*** SUPPLIED RECORDS Section Begins ***

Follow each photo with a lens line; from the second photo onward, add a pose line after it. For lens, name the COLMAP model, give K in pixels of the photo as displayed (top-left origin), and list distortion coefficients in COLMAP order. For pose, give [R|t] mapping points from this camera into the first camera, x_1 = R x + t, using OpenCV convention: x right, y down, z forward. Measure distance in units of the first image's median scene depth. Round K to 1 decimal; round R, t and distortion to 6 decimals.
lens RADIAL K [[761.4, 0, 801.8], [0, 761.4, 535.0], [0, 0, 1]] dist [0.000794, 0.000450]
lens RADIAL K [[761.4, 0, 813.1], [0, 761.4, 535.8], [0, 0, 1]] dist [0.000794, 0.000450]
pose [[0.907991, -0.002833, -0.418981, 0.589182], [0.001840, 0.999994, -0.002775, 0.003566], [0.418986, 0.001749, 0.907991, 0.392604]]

*** SUPPLIED RECORDS Section Ends ***
*** SUPPLIED RECORDS Section Begins ***

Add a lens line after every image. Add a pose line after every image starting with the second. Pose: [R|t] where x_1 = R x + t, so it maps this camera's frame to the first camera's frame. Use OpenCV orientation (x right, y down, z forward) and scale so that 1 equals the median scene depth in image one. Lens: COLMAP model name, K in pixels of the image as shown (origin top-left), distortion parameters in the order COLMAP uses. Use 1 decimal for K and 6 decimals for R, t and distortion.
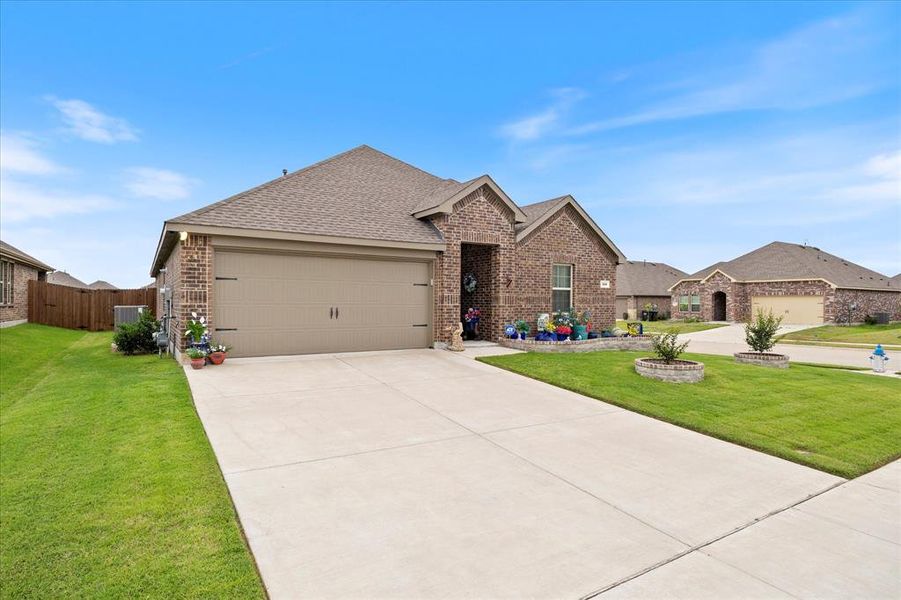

*** SUPPLIED RECORDS Section Ends ***
*** SUPPLIED RECORDS Section Begins ***

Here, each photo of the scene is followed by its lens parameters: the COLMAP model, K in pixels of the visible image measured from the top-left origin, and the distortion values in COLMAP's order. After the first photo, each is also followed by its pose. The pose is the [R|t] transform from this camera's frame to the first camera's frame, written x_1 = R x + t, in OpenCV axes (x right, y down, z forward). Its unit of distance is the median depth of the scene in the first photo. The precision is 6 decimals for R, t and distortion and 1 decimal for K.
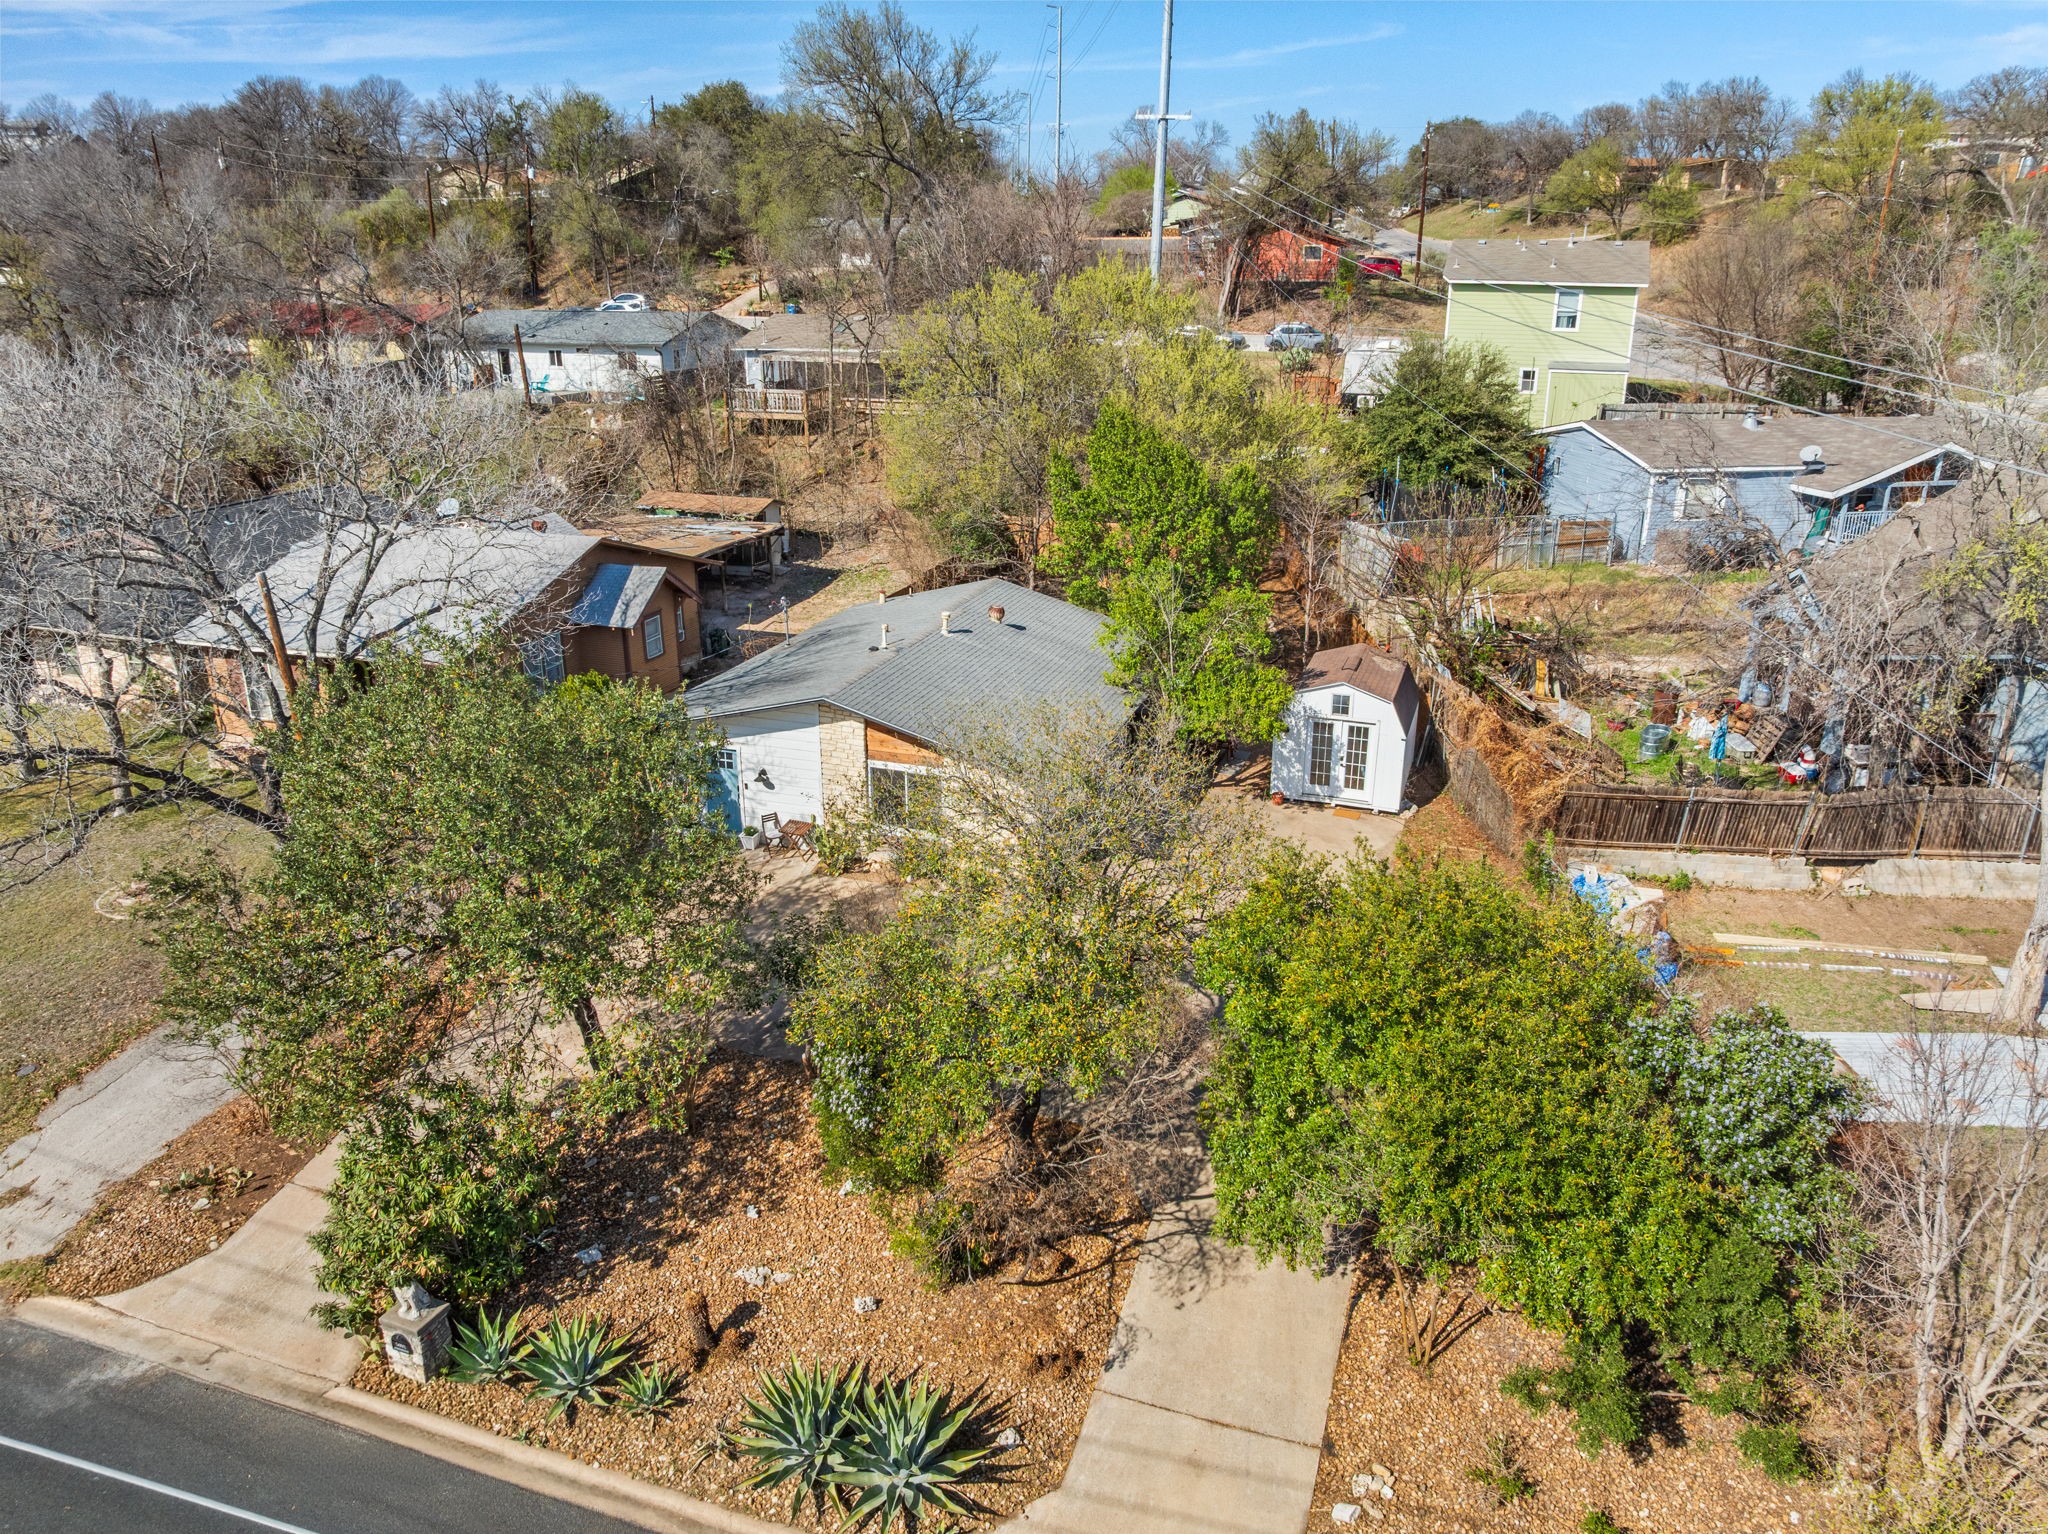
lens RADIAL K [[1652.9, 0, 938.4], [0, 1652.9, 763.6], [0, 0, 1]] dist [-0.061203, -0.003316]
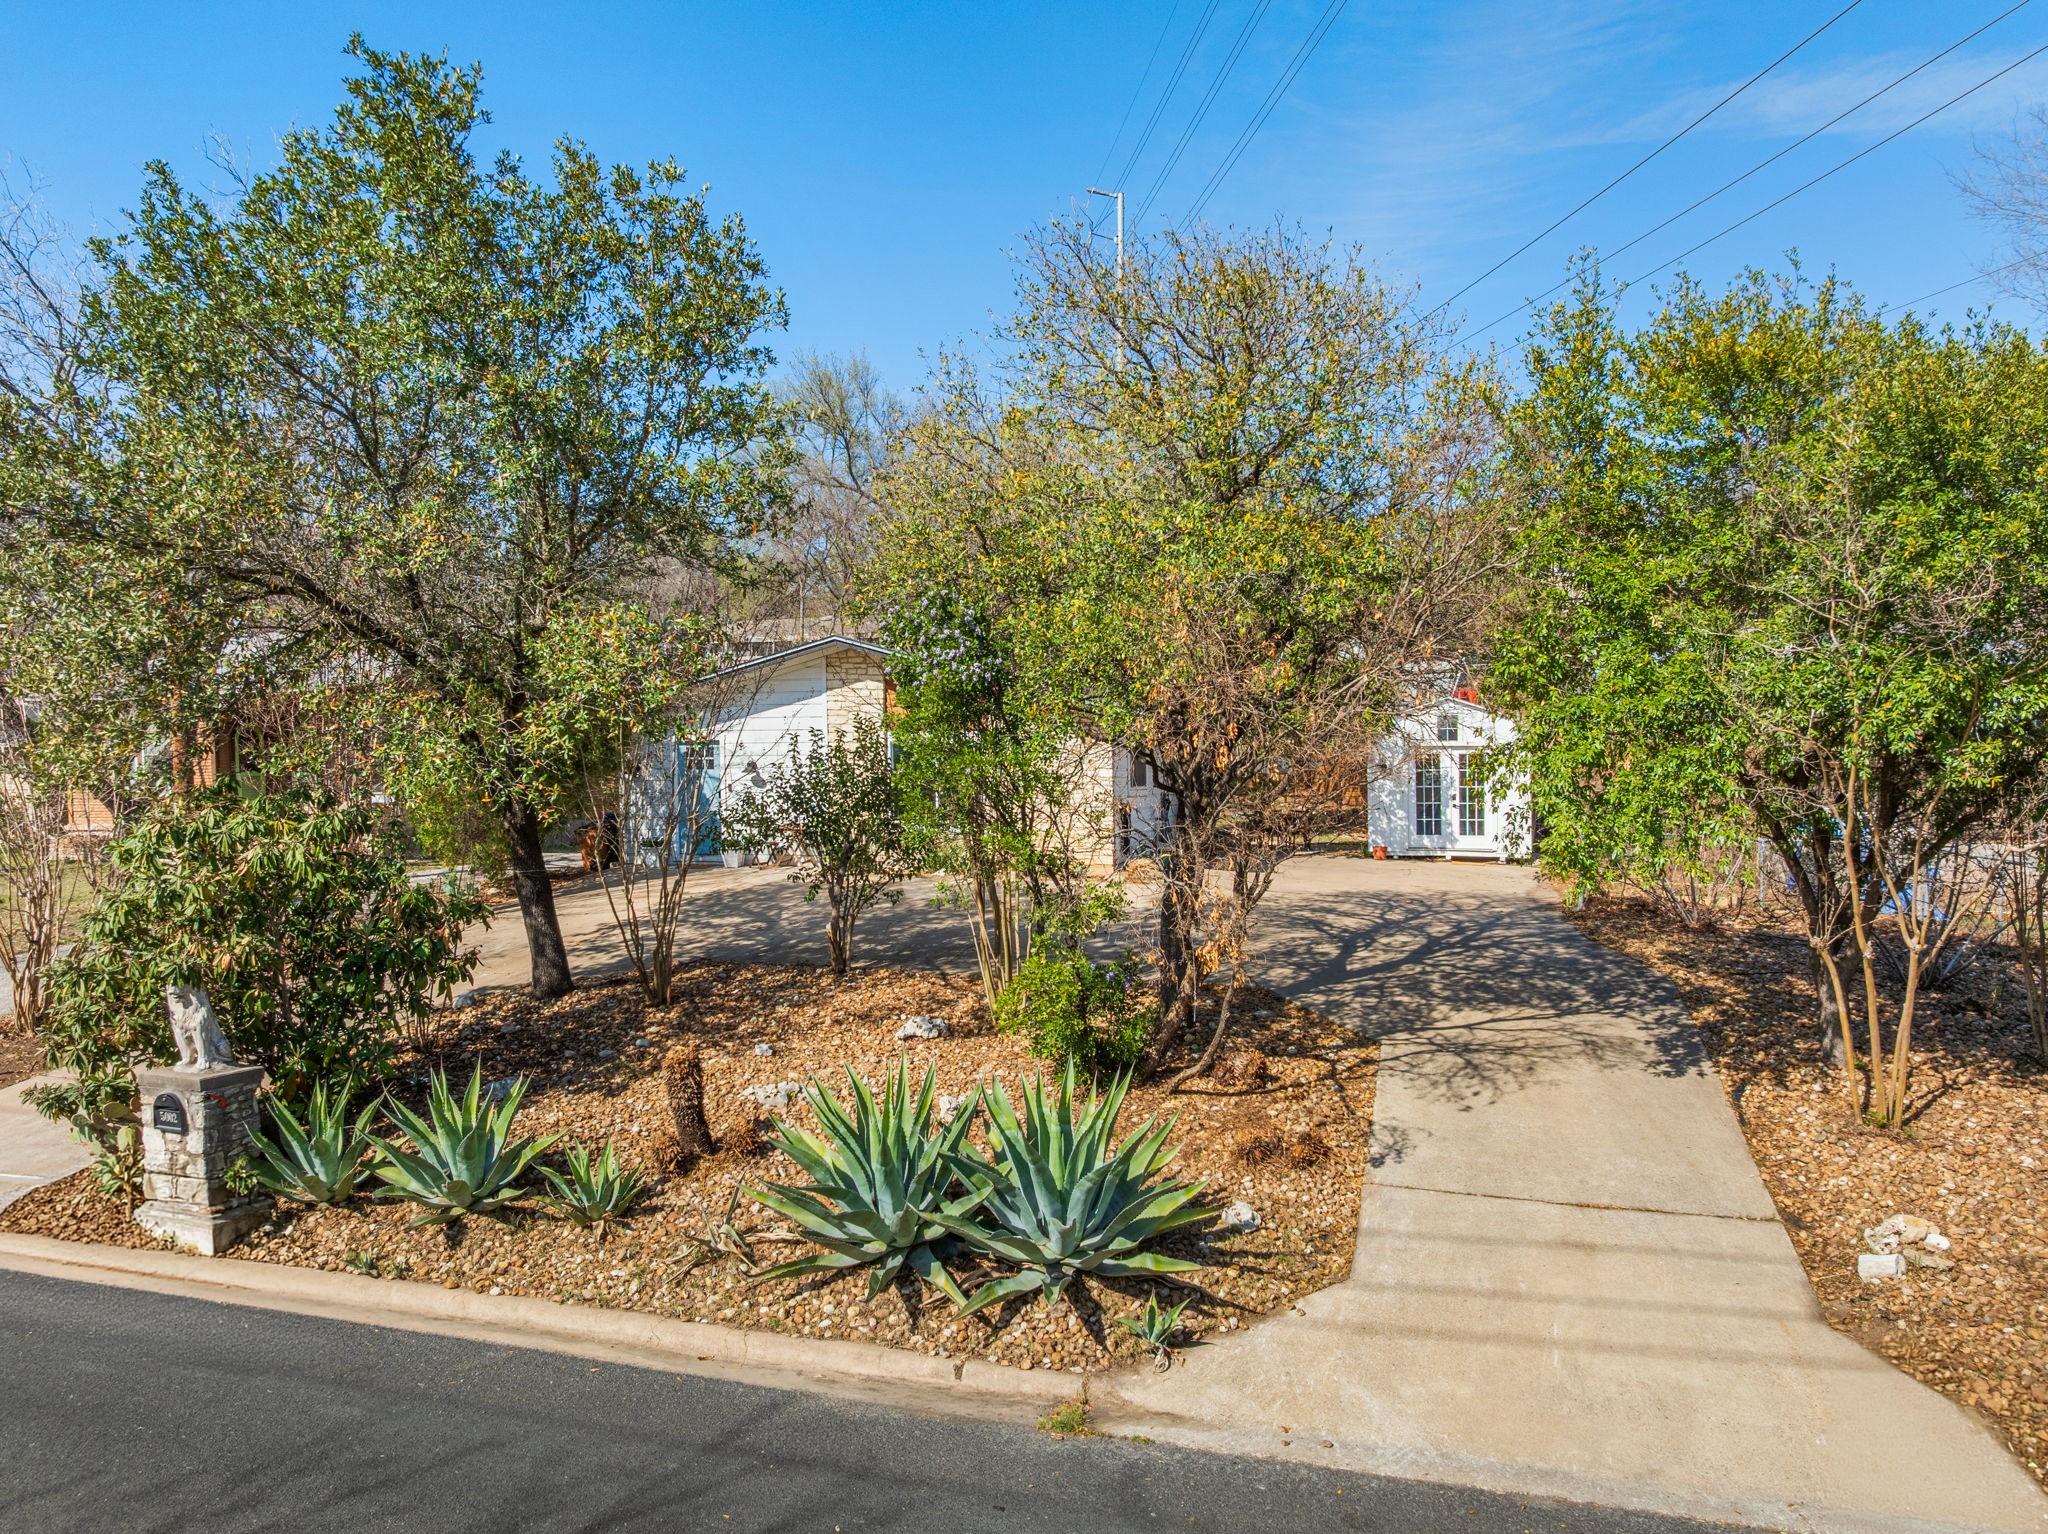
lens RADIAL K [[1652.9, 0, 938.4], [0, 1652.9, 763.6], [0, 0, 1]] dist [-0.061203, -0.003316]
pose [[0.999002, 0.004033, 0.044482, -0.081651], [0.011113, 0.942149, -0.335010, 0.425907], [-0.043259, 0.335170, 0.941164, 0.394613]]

*** SUPPLIED RECORDS Section Ends ***

TASK TO CARRY OUT: Quote the records from the line with "Here, each photo" to the line with "0.335170, 0.941164, 0.394613]]", both of those lines included, and omit the pictures from your answer.

EXERCISE RESULT:
Here, each photo of the scene is followed by its lens parameters: the COLMAP model, K in pixels of the visible image measured from the top-left origin, and the distortion values in COLMAP's order. After the first photo, each is also followed by its pose. The pose is the [R|t] transform from this camera's frame to the first camera's frame, written x_1 = R x + t, in OpenCV axes (x right, y down, z forward). Its unit of distance is the median depth of the scene in the first photo. The precision is 6 decimals for R, t and distortion and 1 decimal for K.
lens RADIAL K [[1652.9, 0, 938.4], [0, 1652.9, 763.6], [0, 0, 1]] dist [-0.061203, -0.003316]
lens RADIAL K [[1652.9, 0, 938.4], [0, 1652.9, 763.6], [0, 0, 1]] dist [-0.061203, -0.003316]
pose [[0.999002, 0.004033, 0.044482, -0.081651], [0.011113, 0.942149, -0.335010, 0.425907], [-0.043259, 0.335170, 0.941164, 0.394613]]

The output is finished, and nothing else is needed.